4枚目のオリジナル・アルバム『伽草子』。1973年6月1日にリリースされたこのアルバムは前作に引き続きオリコンチャート1位を獲得した充実の名盤。
夏といえば「気ままな旅」実行の季節だった時代。僕はその頃からユースホステル巡りの「旅」を始めました。拓郎さんの歌イコール「旅」そのものだったからです。気ままで少し無責任で放浪癖もあって、それがそのころの僕の考える「旅」でした。当時国鉄(現在のJRです)の「ディスカバー・ジャパン」キャンペーンが人気で、アンノン族の女子も、フォークロアなカッコして旅をしました。そもそもコンサートを全国行脚とライブを重ねたツアーにしたのも、拓郎さんではなかったかと思います。
それで急に思い出して部屋を探したらありました! 1枚はスバルREXとタイアップした「僕らの旅」の非売品のソノシート、もう1枚は富士フィルムとタイアップした「Have A Nice Day」の、これも非売品ソノシート。この拓郎さんの旅タイアップ楽曲2曲からは、強烈に旅=拓郎さんというイメージが広がりました。CMのタイアップの先駆者でもあったわけですね、拓郎さんは。今や貴重盤となっているこの2枚は上京した頃、中古レコード屋で購入したもの。
♪ハブアナイスデイ、ウォゥ、ウォゥ、ウォゥ、ウォゥ、フジカラ~!♪はギター弾いて大声で歌ったもの。
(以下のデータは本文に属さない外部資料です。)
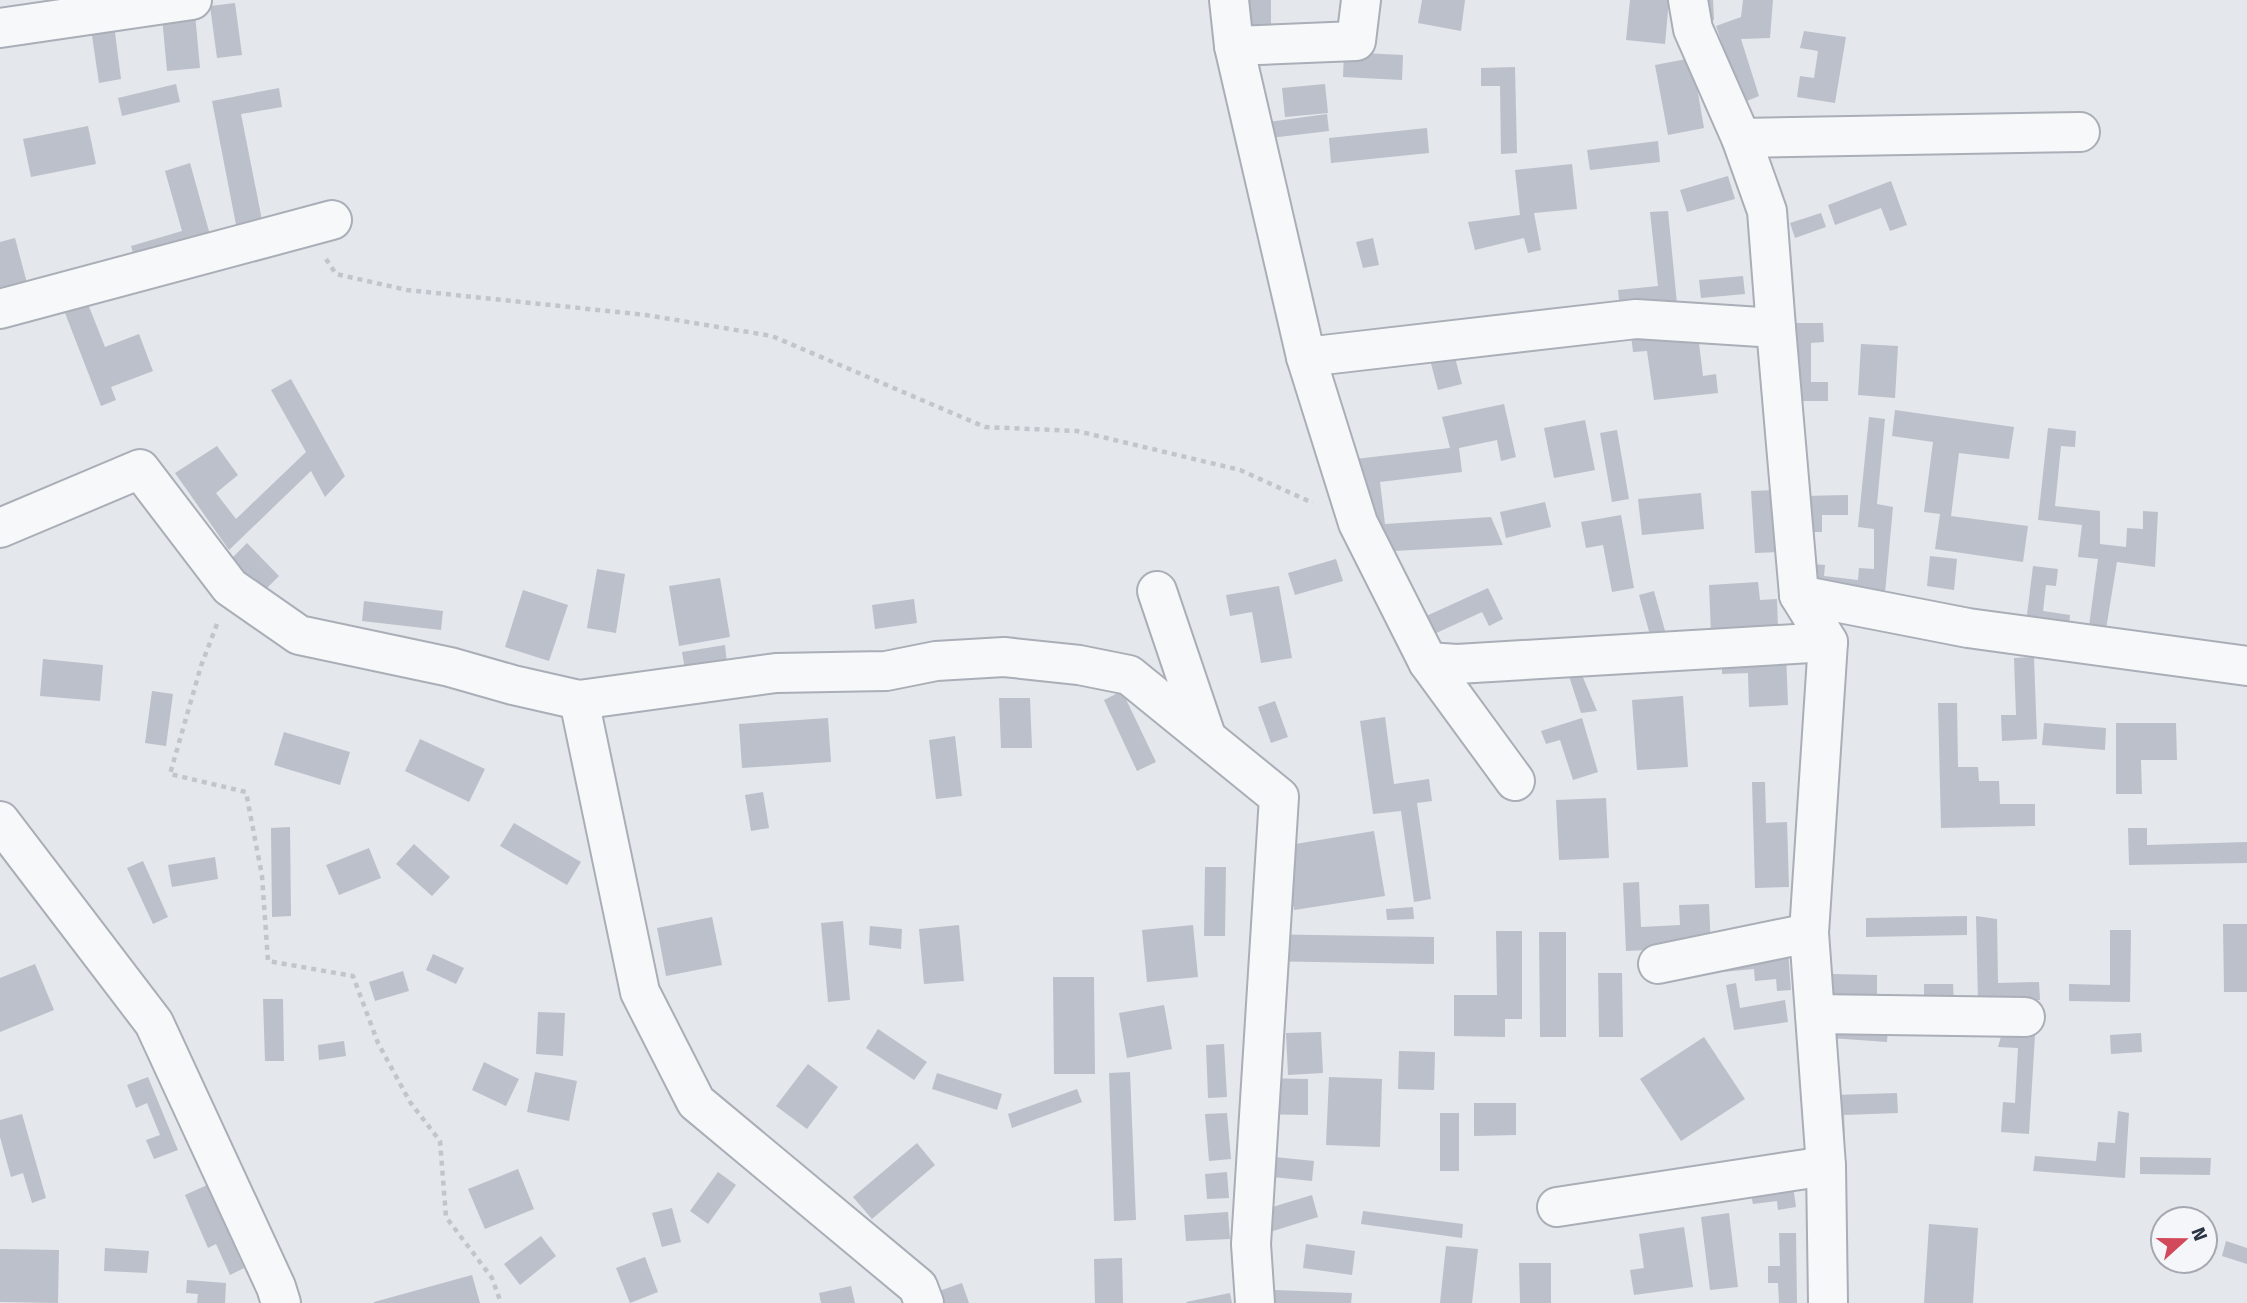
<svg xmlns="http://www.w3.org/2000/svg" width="2247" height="1303" font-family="'Fira Sans',sans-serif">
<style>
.building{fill:#bbc0ca}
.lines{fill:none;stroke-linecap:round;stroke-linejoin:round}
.minor-casing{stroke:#a9aeb7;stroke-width:42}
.path{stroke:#c2c5cb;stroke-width:4.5;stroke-dasharray:5 5;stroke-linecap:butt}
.minor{stroke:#f7f8fa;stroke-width:38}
</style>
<rect width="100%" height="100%" fill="#e4e7ec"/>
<!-- building -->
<g class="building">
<rect x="1236" y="0" width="35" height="25"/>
<path d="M1422 0H1465L1461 31 1418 23Z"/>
<path d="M1630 0H1669L1665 44 1626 40Z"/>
<path d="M1699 0H1713L1714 20 1700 21Z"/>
<path d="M1743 0H1773L1770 38 1741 39 1759 96 1742 103 1716 26 1741 17Z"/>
<path d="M235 3 242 55 217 58 210 6Z"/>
<path d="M195 14 200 68 167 71 162 17Z"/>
<path d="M114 25 121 79 99 83 91 29Z"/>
<path d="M1804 31 1846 37 1835 103 1797 97 1800 76 1814 78 1818 51 1800 48Z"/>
<path d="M1344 52 1403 55 1402 80 1343 77Z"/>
<path d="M1692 58 1704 128 1668 135 1655 65Z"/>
<path d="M1515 67 1517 153 1501 154 1500 86H1481V68Z"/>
<path d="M176 84 180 102 122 116 118 98Z"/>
<path d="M1325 84 1328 113 1285 117 1282 88Z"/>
<path d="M279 88 282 107 241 114 262 220 237 230 212 101Z"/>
<path d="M1327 114 1329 131 1270 138 1268 122Z"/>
<path d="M88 126 96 164 31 177 23 139Z"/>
<path d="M1427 128 1429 153 1331 163 1329 138Z"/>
<path d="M1658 141 1660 162 1590 170 1587 150Z"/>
<path d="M190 163 212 242 136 263 131 246 182 231 165 171Z"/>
<path d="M1572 164 1577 209 1534 213 1541 250 1528 253 1524 238 1475 250 1468 222 1520 215 1515 170Z"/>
<path d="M1728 176 1735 199 1687 212 1680 190Z"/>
<path d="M1891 181 1907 225 1890 231 1881 208 1835 225 1828 205Z"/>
<path d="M1668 211 1677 304 1620 310 1618 290 1658 286 1650 212Z"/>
<path d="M1821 213 1826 227 1795 238 1790 223Z"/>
<path d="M15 238 27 283 0 291V242Z"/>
<path d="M1373 238 1379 265 1363 268 1356 242Z"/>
<path d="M1743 276 1745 294 1701 298 1699 280Z"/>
<path d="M88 304 105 347 139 334 153 371 111 387 116 400 101 406 65 313Z"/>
<path d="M1796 323H1823L1824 342 1811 343V382H1828V401H1797Z"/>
<path d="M1631 335 1718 341 1699 343 1703 376 1716 374 1718 393 1654 400 1647 351 1633 352Z"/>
<path d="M1861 344 1898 346 1895 398 1858 395Z"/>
<path d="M1453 350 1462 384 1438 390 1429 356Z"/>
<path d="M291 379 345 476 325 497 311 471 229 550 175 473 217 446 238 475 216 493 236 519 306 452 271 390Z"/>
<path d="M1504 404 1516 457 1501 461 1497 440 1459 448 1462 472 1380 482 1385 524 1491 517 1503 545 1376 552 1355 459 1450 448 1442 417Z"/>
<path d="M1895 410 2014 427 2009 459 1959 453 1951 516 2028 526 2023 562 1935 549 1940 514 1924 512 1933 442 1892 436Z"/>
<path d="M1869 417 1885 419 1877 504 1893 507 1885 593 1872 588 1810 585 1813 564 1825 565 1824 576 1858 580 1859 568 1874 569V529L1858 527Z"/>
<path d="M1585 420 1595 470 1554 478 1544 428Z"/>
<path d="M2048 428 2076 431 2075 447 2061 446 2055 506 2100 511V544L2126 547 2127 528 2143 529V511L2158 512 2155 567 2117 562 2106 629 2089 626 2098 559 2078 557 2082 525 2038 520Z"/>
<path d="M1617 430 1629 499 1612 502 1600 433Z"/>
<path d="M1776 490 1779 552 1755 553 1751 491Z"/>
<path d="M1701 493 1704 529 1642 535 1638 499Z"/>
<path d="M1848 495V515H1822V532H1804L1803 496Z"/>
<path d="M1545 502 1551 527 1506 538 1500 512Z"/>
<path d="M1621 515 1634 588 1612 592 1603 545 1586 548 1581 522Z"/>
<path d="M247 543 279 576 263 592 231 559Z"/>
<path d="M1930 556 1957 559 1954 590 1927 586Z"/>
<path d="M1336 559 1343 581 1295 595 1288 573Z"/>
<path d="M2033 566 2058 569 2056 586 2046 585 2043 611 2070 615 2069 628 2026 623Z"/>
<path d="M597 569 625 574 616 633 587 628Z"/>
<path d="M720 578 730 637 679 646 669 586Z"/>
<path d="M1758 582 1760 600 1777 599 1778 629 1711 633 1709 585Z"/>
<path d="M1279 586 1292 658 1261 663 1252 612 1230 616 1226 595Z"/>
<path d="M1488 588 1503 619 1489 626 1482 612 1432 635 1424 617Z"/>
<path d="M523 590 568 605 549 661 505 647Z"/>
<path d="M1654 591 1665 631 1650 635 1639 595Z"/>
<path d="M914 599 917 623 875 629 872 605Z"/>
<path d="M364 601 443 611 441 630 362 621Z"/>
<path d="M725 645 727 664 685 670 682 652Z"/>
<path d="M1786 653 1788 705 1749 707 1748 673 1722 674V655Z"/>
<path d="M2034 657 2037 739 2002 741 2001 715H2016L2014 658Z"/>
<path d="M43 659 103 665 100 701 40 696Z"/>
<path d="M1565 664 1582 675 1597 711 1581 713Z"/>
<path d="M152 691 173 694 166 746 145 743Z"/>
<path d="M1122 691 1156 762 1137 771 1104 700Z"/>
<path d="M1683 696 1688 767 1637 770 1632 700Z"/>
<path d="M999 698H1030L1032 748H1001Z"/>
<path d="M1275 701 1288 737 1271 743 1258 707Z"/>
<path d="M1938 703H1957L1958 767H1978L1979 781H1999L2000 804H2035V826L1941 828Z"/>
<path d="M1385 717 1394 784 1429 779 1432 801 1417 803 1431 899 1414 902 1401 811 1373 814 1360 721Z"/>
<path d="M828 718 831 762 742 768 739 724Z"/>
<path d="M1582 718 1598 772 1573 780 1560 740 1546 744 1541 731Z"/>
<path d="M2044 723 2106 728 2105 750 2042 745Z"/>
<path d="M2116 723H2176L2177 760H2141L2142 794H2116Z"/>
<path d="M284 732 350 752 340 785 274 765Z"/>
<path d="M955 736 962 796 936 799 929 740Z"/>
<path d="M420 739 485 769 469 802 405 771Z"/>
<path d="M1752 782H1765L1766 823 1787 822 1789 887 1755 888Z"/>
<path d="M763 792 769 828 751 831 745 795Z"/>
<path d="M1606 798 1609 858 1559 860 1556 800Z"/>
<path d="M514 823 581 862 567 885 500 846Z"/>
<path d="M290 827 291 916 272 917 271 828Z"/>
<path d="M2128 828H2147V845L2247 842V863L2129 865Z"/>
<path d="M1374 831 1385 896 1294 910 1283 846Z"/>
<path d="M414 844 450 877 432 896 396 864Z"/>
<path d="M369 848 381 878 339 895 326 865Z"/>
<path d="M215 857 218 879 172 887 168 865Z"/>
<path d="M143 861 168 917 153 924 127 868Z"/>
<path d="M1205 867H1226L1225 936H1204Z"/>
<path d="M1639 882 1641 927 1680 925 1679 905 1709 904 1711 947 1626 951 1623 883Z"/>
<path d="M1413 907 1414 919 1387 920 1386 909Z"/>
<path d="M1967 916V935L1866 937V918Z"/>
<path d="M1976 916 1997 919 1998 983 2039 982 2040 1000 1978 1001Z"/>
<path d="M712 917 722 965 666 976 657 928Z"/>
<path d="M843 921 850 1000 828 1002 821 923Z"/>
<path d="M2223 924H2247V992H2224Z"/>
<path d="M959 925 964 981 924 984 919 929Z"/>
<path d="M1193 925 1198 977 1147 982 1142 930Z"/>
<path d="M870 926 902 929 901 949 869 945Z"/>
<path d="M2110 930H2131L2130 1002 2069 1001V984L2110 985Z"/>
<path d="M1496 931H1522V1019H1505V1037L1454 1036V995H1497Z"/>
<path d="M1539 932H1566V1037H1540Z"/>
<path d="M1254 934 1434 937V964L1253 961Z"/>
<path d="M1788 950 1791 990 1777 991 1776 979 1755 981 1754 969 1711 973 1710 957Z"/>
<path d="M433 954 464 968 456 984 426 970Z"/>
<path d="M35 964 54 1010 0 1032V978Z"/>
<path d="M403 971 409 991 375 1001 369 982Z"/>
<path d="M1598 973H1622L1623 1037H1599Z"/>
<path d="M1832 974 1877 975V995L1831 994Z"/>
<path d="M1053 977H1094L1095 1074H1054Z"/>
<path d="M1736 983 1740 1008 1785 1000 1788 1022 1734 1030 1726 985Z"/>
<path d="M1924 984H1953L1954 1002H1924Z"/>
<path d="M263 999H283L284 1061H265Z"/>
<path d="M1164 1005 1172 1049 1127 1058 1119 1013Z"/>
<path d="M538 1012 565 1013 563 1056 536 1054Z"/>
<path d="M1830 1024 1888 1028 1887 1042 1830 1038Z"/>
<path d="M878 1029 927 1062 914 1080 866 1048Z"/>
<path d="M1321 1032 1323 1073 1288 1075 1286 1033Z"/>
<path d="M2002 1033 2035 1035 2029 1134 2001 1132 2003 1102 2015 1103 2018 1048 1998 1047Z"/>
<path d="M2141 1033 2142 1052 2111 1054 2110 1035Z"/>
<path d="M1704 1037 1745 1099 1681 1141 1640 1079Z"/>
<path d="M344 1041 346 1056 319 1060 318 1045Z"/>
<path d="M1224 1044 1227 1097 1208 1098 1206 1045Z"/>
<path d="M1399 1051 1435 1052 1434 1090 1398 1089Z"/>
<path d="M484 1062 519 1079 506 1106 472 1090Z"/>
<path d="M808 1064 838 1087 807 1129 776 1106Z"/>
<path d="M535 1072 577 1081 569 1121 527 1112Z"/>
<path d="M1130 1072 1136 1220 1114 1221 1109 1073Z"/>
<path d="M937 1073 1002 1094 997 1110 932 1089Z"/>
<path d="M148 1077 178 1150 154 1159 146 1140 160 1135 147 1103 136 1108 127 1085Z"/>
<path d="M1329 1077 1382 1079 1380 1147 1326 1145Z"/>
<path d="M1254 1078 1308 1079V1115L1253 1114Z"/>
<path d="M1077 1089 1082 1102 1012 1128 1008 1114Z"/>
<path d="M1897 1093 1898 1113 1844 1115 1845 1137 1834 1138 1833 1095Z"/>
<path d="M1474 1103H1516V1135L1474 1136Z"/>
<path d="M2118 1111 2129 1113 2125 1178 2033 1171 2035 1156 2096 1161 2098 1142 2115 1143Z"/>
<path d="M1227 1113 1231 1159 1209 1161 1205 1114Z"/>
<rect x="1440" y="1113" width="19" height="58"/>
<path d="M22 1114 46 1198 32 1203 23 1173 11 1177 0 1137V1120Z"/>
<path d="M917 1143 935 1165 872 1219 853 1197Z"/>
<path d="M1266 1156 1314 1161 1312 1181 1264 1176Z"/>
<path d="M2140 1157 2211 1158 2210 1175 2140 1174Z"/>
<path d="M518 1169 534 1209 485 1229 468 1189Z"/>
<path d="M718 1172 736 1185 708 1224 690 1211Z"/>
<path d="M1227 1172 1229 1198 1207 1199 1205 1174Z"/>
<path d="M1792 1178 1796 1207 1778 1210 1777 1201 1753 1204 1748 1183Z"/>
<path d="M207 1185 244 1268 230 1275 216 1244 208 1248 185 1195Z"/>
<path d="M1312 1195 1318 1217 1270 1232 1263 1210Z"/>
<path d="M672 1208 681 1242 662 1247 652 1213Z"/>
<path d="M1363 1211 1463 1224 1462 1238 1361 1224Z"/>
<path d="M1228 1212 1230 1239 1186 1241 1184 1215Z"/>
<path d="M1729 1213 1738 1287 1710 1290 1701 1217Z"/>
<path d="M1929 1224 1978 1228 1973 1303H1924Z"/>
<path d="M1684 1227 1693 1287 1634 1295 1630 1270 1644 1268 1639 1234Z"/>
<path d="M1779 1233H1796L1797 1303H1779L1778 1283H1768V1266H1780Z"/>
<path d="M541 1236 556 1256 520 1285 504 1264Z"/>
<path d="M2226 1241 2247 1248V1264L2222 1256Z"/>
<path d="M1306 1244 1355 1251 1352 1275 1303 1268Z"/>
<path d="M1446 1246 1478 1249 1472 1303H1440Z"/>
<path d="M105 1248 149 1251 147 1273 104 1271Z"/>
<path d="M0 1249 59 1250 58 1303 0 1302Z"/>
<path d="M645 1257 658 1292 630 1303 616 1268Z"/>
<path d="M1122 1258 1123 1303H1095L1094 1259Z"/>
<path d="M1519 1263H1551V1303H1520Z"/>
<path d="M472 1275 480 1303H374V1302Z"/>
<path d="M187 1280 226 1283 225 1303H197L198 1294 186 1293Z"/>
<path d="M962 1283 969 1303H944L939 1291Z"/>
<path d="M851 1286 855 1303H821L819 1293Z"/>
<path d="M1275 1290 1352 1293 1351 1303H1274Z"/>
<path d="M1230 1293 1232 1303H1187L1186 1302Z"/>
</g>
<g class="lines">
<!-- minor casing -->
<g class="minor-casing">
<g id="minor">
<path d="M1229 0 1234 46 1306 357 1358 523 1428 662 1515 781"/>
<path d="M1688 0 1693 29 1741 138 1767 211 1776 328"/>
<path d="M0 28 192 0"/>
<path d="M1234 46 1356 41 1361 0"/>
<path d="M1741 138 2080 132"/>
<path d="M0 309 332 220"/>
<path d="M1306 357 1636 319 1776 328 1799 595 1968 628 2247 666"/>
<path d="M0 528 140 469 230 587 299 635 450 667 513 685 579 700 776 673 886 671 936 661 1004 657 1079 665 1129 675 1279 797 1251 1244 1255 1303"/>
<path d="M1157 591 1206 736"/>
<path d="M1799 595 1828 642 1809 933 1826 1166 1828 1303"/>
<path d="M1428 662 1457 664 1828 642"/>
<path d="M579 700 640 992 696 1102 918 1287 924 1303"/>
<path d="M0 821 154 1023 276 1287 281 1303"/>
<path d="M1658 964 1809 933"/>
<path d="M1815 1014 2025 1017"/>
<path d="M1557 1207 1826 1166"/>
</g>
</g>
<!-- path -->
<g class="path">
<path d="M326 259 336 274 407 290 646 315 772 336 985 427 1077 431 1240 470 1313 503"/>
<path d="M217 624 201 666 170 774 246 792 262 876 268 961 353 976 378 1043 410 1102 440 1141 446 1217 492 1278 501 1303"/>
</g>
<!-- minor -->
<use href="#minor" class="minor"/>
</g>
<!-- north arrow -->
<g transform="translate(2184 1240) rotate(69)"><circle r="33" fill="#f4f6f9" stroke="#a4a8b1" stroke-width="2"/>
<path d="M0-5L12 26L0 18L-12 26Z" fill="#d1495b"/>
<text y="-10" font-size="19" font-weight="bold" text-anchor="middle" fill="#2b3445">N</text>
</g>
</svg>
コマーシャル・ソングという意識なくね。スバルの方は途中の「♪共鳴レッ~クス!」という女性コーラスの部分が明らかに後からインサートしたって分かるんですけど、当時はそれさえかっこよかったなぁ。これらはたぶん『元気です。』の頃にレコーディングされたものじゃないですかね、明らかにサウンドが。もしかしたらアルバムに入りきらなかった曲をCM曲として使ったのかもしれませんね。
拓郎さんの4枚目のアルバム『伽草子』ですが、このアルバムが発売された1973年6月1日の当日、拓郎さんはあの「金沢事件」の一件で拘留中だったそうで、発売日の翌日、釈放になったんだって? この事件は女子大生の狂言だったというものですが、僕は高1で、そんなこと全く無頓着でした。童貞だったからピンときていなかったのかもしれません。「あーそれも青春」くらいに思っていました(笑)。
ただ、この事件で親までが“よしだたくろう”という存在を初めて知るようになった。そして僕が今まで自分の部屋で大きな音で鳴らしていたのが“よしだたくろう”の曲であると親は理解したわけです。
いろいろなことが重なったんですね、この頃。「結婚しようよ」って曲が売れて、実際に結婚され、その反動で帰れコールがあったり、こんな事件があったり、一人でマスコミを動かされてたってことですよね。それまでフォークシンガーがここまでマスコミを動かしたりするなんて拓郎さん以前はなかったことだと思います。
この『伽草子』は本当によく聴きましたねえ。「蒼い夏」とか、高校1年の夏にジャストフィットしたんですね。自分の人生と季節と拓郎さんと全部フィックスしたのがこのアルバム。今まで頭にかかってた靄が取れだしたんですね、この高校1年生の夏頃に。いろんなことがスキッと見えてきたんです、この『伽草子』を聴いてから。
その前年1972年の夏に『元気です。』でしょ。この2枚を本当、毎日のように聴いていました。これほどレコードを真剣に聴くなんてなかったですから。学校から帰るととりあえずレコードに針を落とし、夕飯までずっとね。それだけで一日が過ぎていく。気持ちがずっと「春だったね」ですから、嬉しくて(笑)。
いやぁ、この2枚のアルバムが出た時代に青春時代を送れたことに感謝ですね。この年1973年、映画では『ポセイドン・アドベンチャー』『ゲッタウエイ』『ジョニーは戦場へ行った』『ジャッカルの日』『007 死ぬのは奴らだ』そして『燃えよドラゴン』が封切られていますが、1973年は僕にとっても全若者にとっても一番重要な年でね、全て今の僕を形成する要素が詰ってました。
ビートルズは既に解散していましたけど、それぞれのソロがちょうど出てくるのもこの時期。ジョン・レノンの『イマジン』は完全にこの『伽草子』とリンクしている。
何十億年周期で起こる惑星直列みたいなことがあったんじゃないでしょうか、この時にね。村上龍さんに『69』という小説がありますが、僕らにとってはさしずめ『72』が、全てですね。